When the Hells Angels start calling the RCMP to let the RCMP know when they are transferring their firearms, I might change my tune on this matter. However, until criminals decide to start applying for firearms licences, I think we should call a spade a spade and admit that seeking an authorization to transfer a firearm does nothing to enhance the safety of Canadians.
The second part of this deeply flawed legislation is the removal of any oversight of the classification of firearms. For years, there was no recourse or appeal process if a firearm was not correctly classified. That meant the individuals in charge of this process could make millions of dollars' worth of property worthless with the stroke of a pen. While I am not a hunter or a sport shooter, I can understand their frustration when a firearm they have owned for years, or in some cases even decades, is suddenly prohibited.
No one in the House is suggesting that classifying firearms should not be taking place. All we are asking for is an appeal process, or at the very least a very clear understanding of the regulations that determine the classification of a firearm.
I want to be very clear that firearms should not receive a classification based on their appearance. Their classification should solely be based on their form and function.
If the Liberals wanted to provide greater clarity on the classification of firearms, they would have legislated the firearms reference table into law. The firearms reference table information is used during the process of firearms identification, classification, tracing, importation, and registration. Right now, the public has no ability to find out what is contained in the firearms reference table or to find out the justification of why a firearm was classified as it was.
I want to salute Matthew Hipwell, a former RCMP officer who served for 17 years, for bringing this issue to the public safety committee during its study of Bill C-71. It was Matthew who brought to the committee's attention that Murray Smith of the RCMP said, “the Firearms Reference Table has no standing in law. It's simply the...viewpoint of the firearms program on classification and description of any particular item.”
This has led to all sorts of problems, as the definitions to determine a classification are neither clearly nor legally defined. They are open to different interpretation and opinion. An example is the use of the word “variant”. There is no legal definition of “variant”. Another challenge in correctly classifying a firearm is the definition of “readily and easily”, which would be applied when determining if a firearm can be reconfigured.
If the firearms reference table has no standing in law, why are the Liberals completely gutting the ability of cabinet, made up of elected representatives, to overturn a wrongful classification? This was the only possible way to correct a wrongful classification. People who want to challenge the classification of a firearm would actually have to be arrested. That is the most irresponsible and undemocratic element of this legislation. Let us think for a moment. As a firearm owner, people would literally have to get arrested in order to challenge the reclassification of a firearm they may have owned for decades.
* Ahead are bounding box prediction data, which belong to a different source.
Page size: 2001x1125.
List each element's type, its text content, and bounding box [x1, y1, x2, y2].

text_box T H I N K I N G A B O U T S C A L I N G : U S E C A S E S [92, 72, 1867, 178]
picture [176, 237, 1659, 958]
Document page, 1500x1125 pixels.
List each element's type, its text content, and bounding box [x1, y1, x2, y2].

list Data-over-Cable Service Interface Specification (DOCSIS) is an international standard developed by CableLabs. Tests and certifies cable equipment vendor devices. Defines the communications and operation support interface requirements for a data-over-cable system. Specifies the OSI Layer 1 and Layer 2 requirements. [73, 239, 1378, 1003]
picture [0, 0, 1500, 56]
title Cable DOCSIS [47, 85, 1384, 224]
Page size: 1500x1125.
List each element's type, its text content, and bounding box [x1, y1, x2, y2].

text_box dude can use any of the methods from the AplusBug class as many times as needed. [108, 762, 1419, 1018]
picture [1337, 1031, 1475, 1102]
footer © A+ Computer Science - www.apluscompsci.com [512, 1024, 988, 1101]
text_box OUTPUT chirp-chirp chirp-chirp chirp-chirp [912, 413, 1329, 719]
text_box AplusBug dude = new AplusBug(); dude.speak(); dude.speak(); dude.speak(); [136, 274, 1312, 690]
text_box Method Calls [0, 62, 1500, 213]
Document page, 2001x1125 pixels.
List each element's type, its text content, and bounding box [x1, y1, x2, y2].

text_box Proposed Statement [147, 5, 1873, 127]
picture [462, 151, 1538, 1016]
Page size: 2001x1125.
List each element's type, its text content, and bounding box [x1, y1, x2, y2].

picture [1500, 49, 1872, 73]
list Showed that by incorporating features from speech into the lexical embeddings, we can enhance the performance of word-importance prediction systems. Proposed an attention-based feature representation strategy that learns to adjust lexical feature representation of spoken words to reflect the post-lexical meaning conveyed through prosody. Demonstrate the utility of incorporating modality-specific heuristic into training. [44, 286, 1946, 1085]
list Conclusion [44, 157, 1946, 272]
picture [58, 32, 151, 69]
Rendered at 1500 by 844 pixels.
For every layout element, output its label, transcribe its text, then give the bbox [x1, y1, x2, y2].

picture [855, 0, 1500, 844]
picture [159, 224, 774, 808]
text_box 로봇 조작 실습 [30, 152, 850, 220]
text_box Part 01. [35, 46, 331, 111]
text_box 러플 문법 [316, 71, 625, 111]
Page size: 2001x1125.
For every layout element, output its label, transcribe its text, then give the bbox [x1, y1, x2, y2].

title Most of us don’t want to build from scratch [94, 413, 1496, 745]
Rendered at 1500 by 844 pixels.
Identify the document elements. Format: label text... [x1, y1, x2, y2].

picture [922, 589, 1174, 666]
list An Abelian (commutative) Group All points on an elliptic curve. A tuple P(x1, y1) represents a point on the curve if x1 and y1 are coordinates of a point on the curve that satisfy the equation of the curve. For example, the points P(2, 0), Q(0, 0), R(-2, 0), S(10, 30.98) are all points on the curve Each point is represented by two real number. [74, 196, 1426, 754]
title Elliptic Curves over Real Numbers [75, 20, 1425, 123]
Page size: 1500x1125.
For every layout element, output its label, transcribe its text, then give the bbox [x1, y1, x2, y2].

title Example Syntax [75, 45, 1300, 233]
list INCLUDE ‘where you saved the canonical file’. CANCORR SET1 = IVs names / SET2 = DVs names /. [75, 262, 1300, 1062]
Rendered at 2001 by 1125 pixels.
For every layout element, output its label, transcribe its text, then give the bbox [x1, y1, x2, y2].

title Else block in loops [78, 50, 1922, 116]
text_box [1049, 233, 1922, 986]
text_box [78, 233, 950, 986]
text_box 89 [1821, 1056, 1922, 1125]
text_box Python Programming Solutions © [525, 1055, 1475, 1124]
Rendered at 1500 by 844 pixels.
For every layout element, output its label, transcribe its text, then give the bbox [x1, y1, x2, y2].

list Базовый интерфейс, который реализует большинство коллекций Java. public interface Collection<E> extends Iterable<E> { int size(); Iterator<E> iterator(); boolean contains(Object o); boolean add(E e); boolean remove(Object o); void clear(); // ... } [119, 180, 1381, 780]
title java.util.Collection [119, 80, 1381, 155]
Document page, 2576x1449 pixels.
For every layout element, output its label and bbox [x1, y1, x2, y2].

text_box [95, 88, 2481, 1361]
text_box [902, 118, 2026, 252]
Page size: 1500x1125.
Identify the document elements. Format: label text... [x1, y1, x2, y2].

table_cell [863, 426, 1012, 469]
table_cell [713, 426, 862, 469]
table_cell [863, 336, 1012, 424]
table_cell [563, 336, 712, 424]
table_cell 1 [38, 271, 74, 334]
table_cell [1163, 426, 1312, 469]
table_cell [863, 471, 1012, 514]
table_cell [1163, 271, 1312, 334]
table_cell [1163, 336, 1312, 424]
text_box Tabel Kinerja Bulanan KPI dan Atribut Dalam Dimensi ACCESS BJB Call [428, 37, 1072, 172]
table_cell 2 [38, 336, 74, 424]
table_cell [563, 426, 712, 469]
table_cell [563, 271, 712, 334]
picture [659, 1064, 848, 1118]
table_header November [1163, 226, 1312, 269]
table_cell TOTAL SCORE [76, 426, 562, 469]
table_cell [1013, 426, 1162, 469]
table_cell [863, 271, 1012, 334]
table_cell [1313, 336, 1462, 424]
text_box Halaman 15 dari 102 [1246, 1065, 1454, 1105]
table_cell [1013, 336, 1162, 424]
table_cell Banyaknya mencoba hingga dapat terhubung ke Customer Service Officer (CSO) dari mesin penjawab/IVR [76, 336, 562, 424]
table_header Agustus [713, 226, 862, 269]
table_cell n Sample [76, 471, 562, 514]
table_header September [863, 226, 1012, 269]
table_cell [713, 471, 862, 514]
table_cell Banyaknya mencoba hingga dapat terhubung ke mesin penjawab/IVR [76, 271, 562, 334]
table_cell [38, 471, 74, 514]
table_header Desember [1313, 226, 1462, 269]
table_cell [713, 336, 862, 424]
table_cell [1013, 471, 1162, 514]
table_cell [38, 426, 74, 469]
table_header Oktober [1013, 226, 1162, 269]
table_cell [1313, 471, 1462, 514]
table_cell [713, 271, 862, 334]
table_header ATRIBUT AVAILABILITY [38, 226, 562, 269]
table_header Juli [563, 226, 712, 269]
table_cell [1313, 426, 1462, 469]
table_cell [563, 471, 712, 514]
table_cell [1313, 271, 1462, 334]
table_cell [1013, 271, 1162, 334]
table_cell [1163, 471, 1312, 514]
If this Liberal legislation has accomplished one thing, it has shown the need to establish clearly defined definitions of the criteria used to classify firearms. It also must be said that after reviewing all the expert witness testimony, not a single recommendation or amendment put forward by a firearms expert was accepted.
I cannot and will never support a piece of legislation that only goes after law-abiding firearms owners. There is little to nothing contained in this legislation that would crack down on criminals. Once again, the Liberals think that duck hunters and sport shooters are the problem.
While the government blindly passes this legislation, I will oppose it every step of the way. I will always stand up for law-abiding firearms owners and advocate for legislation that will actually make our streets and communities safer. Bill C-71 fails in this effort.